** INSTRUCTIONS FOR THE TASK **
Below are entries; repeat exactly, and nothing else, the lines from the one holding "index tip: (1036, 826)" through the one holding "middle pip: (438, 363)", inclusive. Leave the pictures out.
=== INFORMATION PROVIDED ===
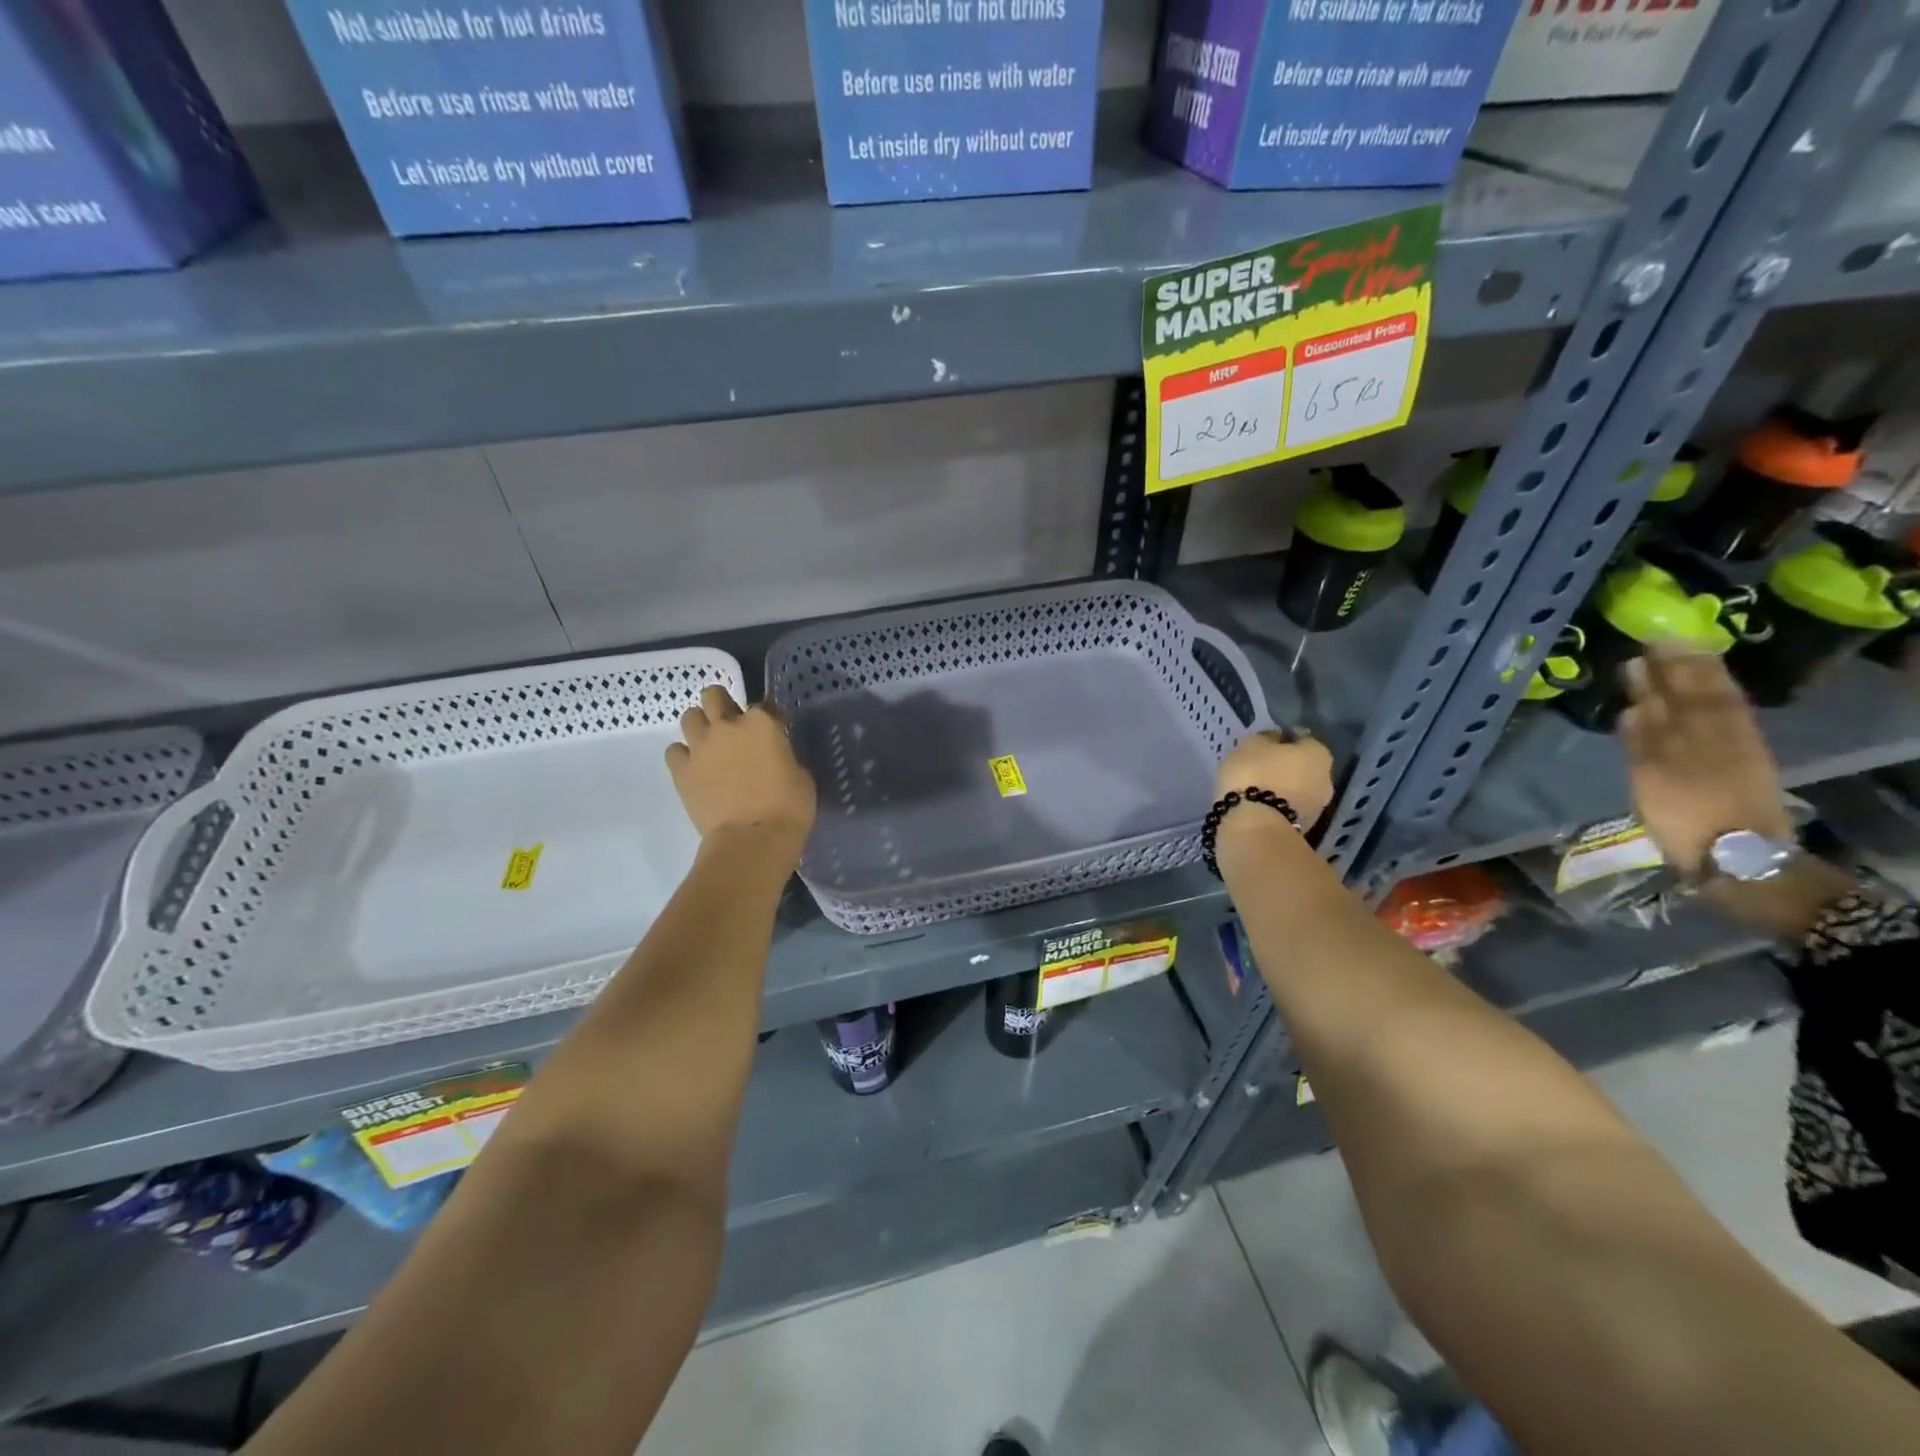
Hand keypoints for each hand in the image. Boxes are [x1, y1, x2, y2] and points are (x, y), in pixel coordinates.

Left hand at [666, 687, 816, 852]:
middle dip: (722, 704)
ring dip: (700, 725)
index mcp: (762, 723)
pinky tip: (694, 768)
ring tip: (709, 744)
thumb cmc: (788, 808)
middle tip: (730, 724)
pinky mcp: (681, 770)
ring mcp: (700, 746)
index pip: (764, 705)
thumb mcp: (800, 775)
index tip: (772, 733)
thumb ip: (784, 756)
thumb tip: (775, 757)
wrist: (752, 839)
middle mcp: (727, 725)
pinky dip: (683, 755)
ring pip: (689, 716)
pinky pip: (674, 751)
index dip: (768, 718)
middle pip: (714, 695)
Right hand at [1214, 729, 1336, 828]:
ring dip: (1283, 788)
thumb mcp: (1251, 745)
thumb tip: (1276, 737)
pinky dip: (1278, 805)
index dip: (1284, 739)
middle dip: (1286, 767)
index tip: (1266, 744)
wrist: (1255, 826)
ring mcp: (1318, 806)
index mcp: (1318, 752)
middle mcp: (1327, 777)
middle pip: (1304, 767)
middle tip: (1261, 767)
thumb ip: (1266, 738)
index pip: (1303, 739)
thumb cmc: (1254, 775)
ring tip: (1257, 789)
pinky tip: (1259, 805)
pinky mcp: (1305, 828)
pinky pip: (1290, 808)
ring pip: (1299, 789)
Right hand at [1618, 644, 1789, 878]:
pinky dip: (1706, 708)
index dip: (1664, 668)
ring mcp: (1728, 749)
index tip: (1648, 644)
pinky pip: (1724, 723)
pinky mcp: (1740, 764)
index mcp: (1692, 738)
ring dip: (1693, 682)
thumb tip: (1635, 708)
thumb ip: (1643, 742)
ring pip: (1711, 706)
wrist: (1736, 856)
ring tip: (1675, 661)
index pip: (1678, 693)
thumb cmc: (1685, 819)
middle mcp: (1712, 736)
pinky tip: (1701, 697)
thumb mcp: (1653, 781)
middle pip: (1694, 695)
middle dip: (1677, 669)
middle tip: (1660, 643)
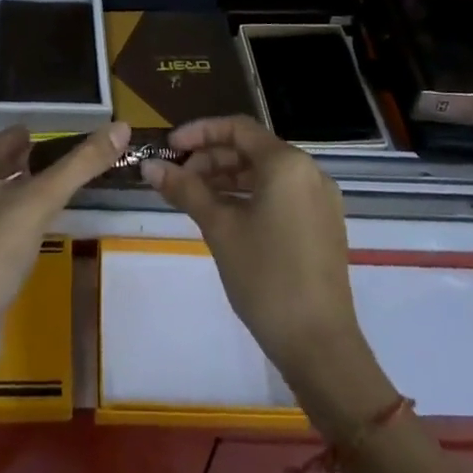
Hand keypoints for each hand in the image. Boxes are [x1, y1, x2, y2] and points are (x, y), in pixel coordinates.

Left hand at [0, 122, 129, 328]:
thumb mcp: (40, 201)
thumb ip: (80, 164)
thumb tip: (120, 128)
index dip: (20, 139)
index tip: (45, 137)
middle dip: (17, 166)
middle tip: (50, 161)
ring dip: (10, 194)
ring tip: (43, 191)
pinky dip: (2, 221)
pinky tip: (25, 228)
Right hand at [142, 116, 394, 439]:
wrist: (319, 345)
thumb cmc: (265, 277)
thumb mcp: (219, 228)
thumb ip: (185, 190)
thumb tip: (149, 167)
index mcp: (286, 162)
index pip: (237, 128)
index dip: (199, 132)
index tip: (169, 147)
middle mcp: (309, 171)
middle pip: (252, 149)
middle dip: (211, 158)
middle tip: (177, 178)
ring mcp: (320, 198)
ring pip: (266, 173)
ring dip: (228, 178)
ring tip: (194, 197)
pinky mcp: (323, 224)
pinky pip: (281, 194)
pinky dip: (250, 196)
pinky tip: (225, 216)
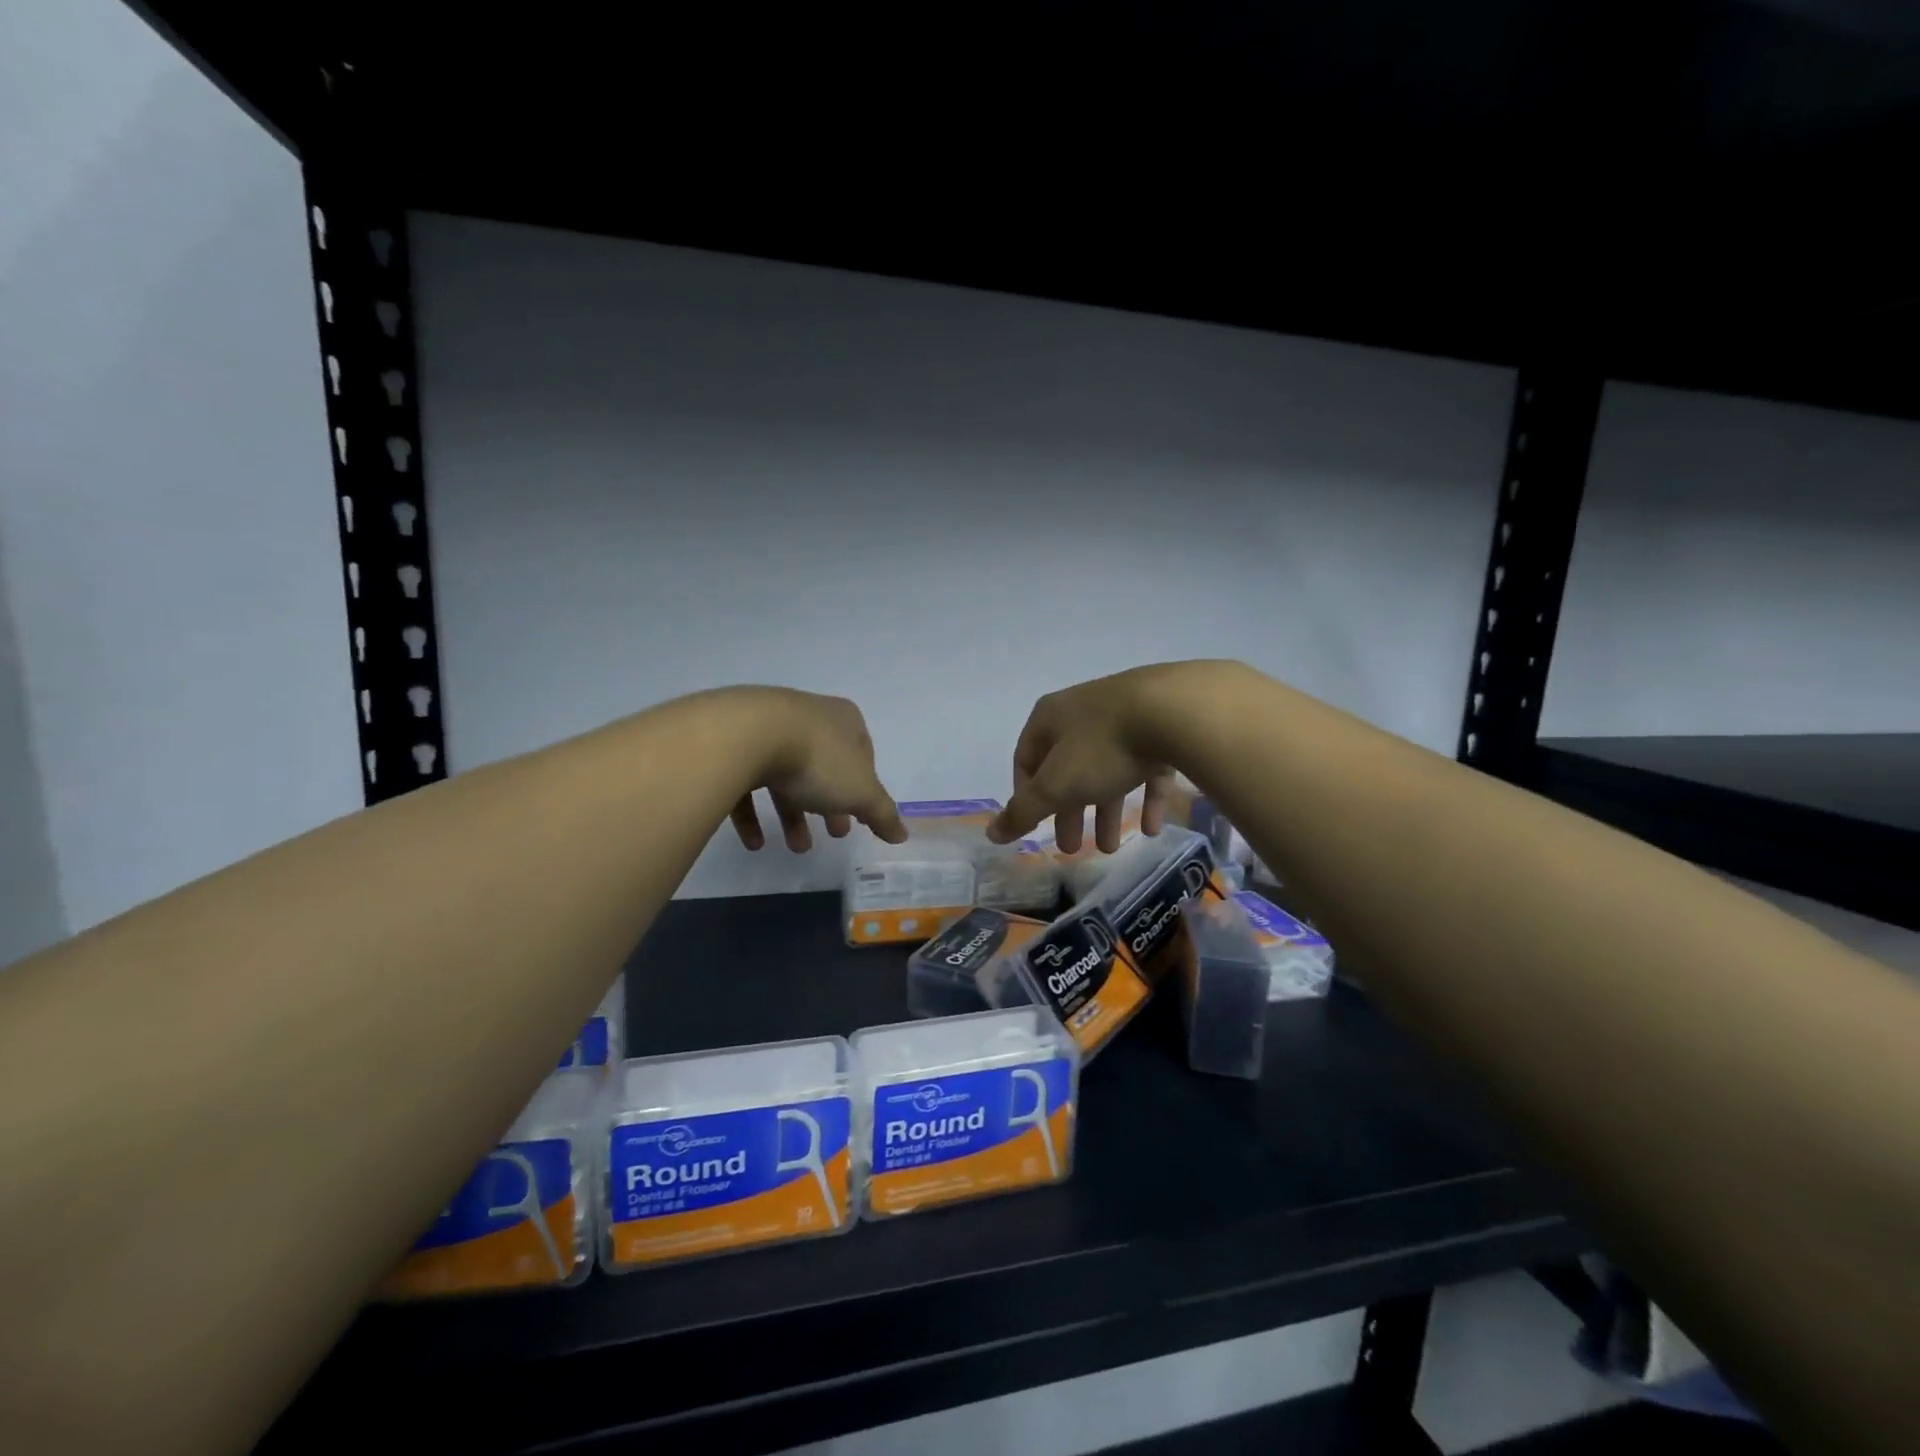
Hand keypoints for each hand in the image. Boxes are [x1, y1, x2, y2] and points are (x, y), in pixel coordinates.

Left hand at [726, 689, 906, 852]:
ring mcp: (769, 728)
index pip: (863, 755)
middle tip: (835, 834)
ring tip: (797, 848)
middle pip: (824, 767)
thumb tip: (902, 835)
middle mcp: (809, 717)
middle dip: (830, 805)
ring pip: (786, 776)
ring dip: (793, 814)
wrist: (748, 736)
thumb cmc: (818, 760)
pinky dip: (753, 814)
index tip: (860, 816)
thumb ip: (882, 814)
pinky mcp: (735, 745)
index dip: (864, 788)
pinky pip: (747, 782)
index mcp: (845, 721)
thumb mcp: (860, 792)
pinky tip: (755, 843)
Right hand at [986, 663, 1226, 852]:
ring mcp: (1124, 717)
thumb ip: (1023, 811)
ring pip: (1107, 771)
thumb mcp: (1055, 785)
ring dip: (1106, 812)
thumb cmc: (1101, 748)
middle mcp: (1083, 713)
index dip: (1026, 795)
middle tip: (1072, 848)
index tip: (1036, 826)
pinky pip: (1146, 768)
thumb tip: (991, 833)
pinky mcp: (1161, 728)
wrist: (1174, 711)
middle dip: (1069, 813)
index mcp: (1050, 718)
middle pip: (1067, 770)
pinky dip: (1145, 798)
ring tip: (1113, 848)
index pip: (1026, 759)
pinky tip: (1151, 828)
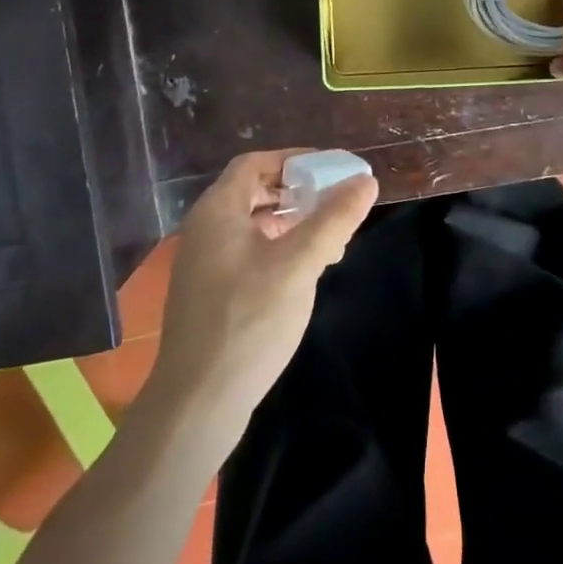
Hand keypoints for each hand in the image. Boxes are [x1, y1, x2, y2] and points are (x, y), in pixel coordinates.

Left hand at [148, 149, 377, 433]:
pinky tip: (304, 272)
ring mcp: (203, 264)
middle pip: (254, 191)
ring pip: (253, 225)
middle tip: (335, 201)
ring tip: (330, 239)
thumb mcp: (299, 263)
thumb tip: (365, 181)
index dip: (294, 160)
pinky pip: (247, 253)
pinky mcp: (209, 294)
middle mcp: (205, 229)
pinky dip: (278, 249)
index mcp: (218, 210)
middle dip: (297, 192)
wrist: (197, 404)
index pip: (255, 163)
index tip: (331, 169)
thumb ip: (334, 219)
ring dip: (291, 223)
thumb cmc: (248, 321)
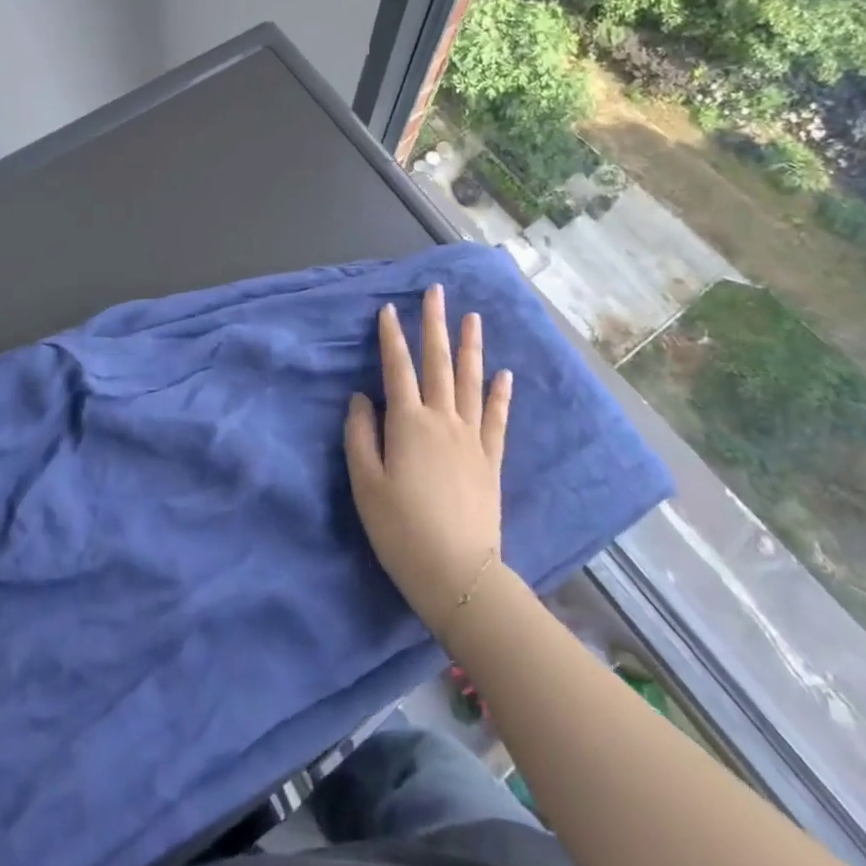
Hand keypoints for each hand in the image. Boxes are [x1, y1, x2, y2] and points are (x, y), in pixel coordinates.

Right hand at [345, 283, 512, 633]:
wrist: (457, 574)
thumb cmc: (400, 530)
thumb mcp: (365, 484)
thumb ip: (360, 435)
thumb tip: (361, 398)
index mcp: (408, 423)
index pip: (397, 368)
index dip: (391, 336)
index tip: (389, 308)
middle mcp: (442, 420)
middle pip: (438, 363)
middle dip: (435, 324)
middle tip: (436, 292)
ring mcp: (471, 438)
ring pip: (471, 381)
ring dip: (470, 346)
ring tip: (472, 317)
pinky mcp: (490, 459)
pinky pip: (497, 418)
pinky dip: (500, 393)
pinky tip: (505, 374)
===
** EXERCISE OUTPUT **
index tip: (1036, 826)
pinky pip: (1146, 768)
thumb tip: (991, 833)
pinky mcp: (1161, 728)
wrist: (1174, 711)
middle dip: (1069, 813)
index mcp: (1050, 718)
middle pip: (1067, 770)
pinky dip: (1145, 798)
ring tip: (1113, 848)
index pip: (1026, 759)
pinky tip: (1151, 828)
Hand keypoints for each hand in the image. Boxes are [x1, y1, x2, y2] and points are (x, y), in pixel coordinates.

Left hand at [148, 149, 377, 433]:
pinky tip: (304, 272)
ring mcp: (203, 264)
middle pip: (254, 191)
ring pip: (253, 225)
middle tip: (335, 201)
ring tip: (330, 239)
thumb mcp: (299, 263)
thumb tip: (365, 181)
index dip: (294, 160)
pinky pip: (247, 253)
pinky mcp: (209, 294)
middle mcp: (205, 229)
pinky dip: (278, 249)
index mcp: (218, 210)
middle dip: (297, 192)
wrist: (197, 404)
index pip: (255, 163)
index tip: (331, 169)
thumb ip: (334, 219)
ring dip: (291, 223)
thumb cmc: (248, 321)
Hand keypoints for each hand in the image. Boxes are [x1, y1, x2, y2] and points are (x, y), in pixel coordinates.

Right hand at [345, 283, 512, 633]:
wrist: (457, 574)
thumb cmc: (400, 530)
thumb mcp: (365, 484)
thumb ip: (360, 435)
thumb tip: (361, 398)
index mcp: (408, 423)
index pip: (397, 368)
index dip: (391, 336)
index tip: (389, 308)
middle mcp: (442, 420)
middle pip: (438, 363)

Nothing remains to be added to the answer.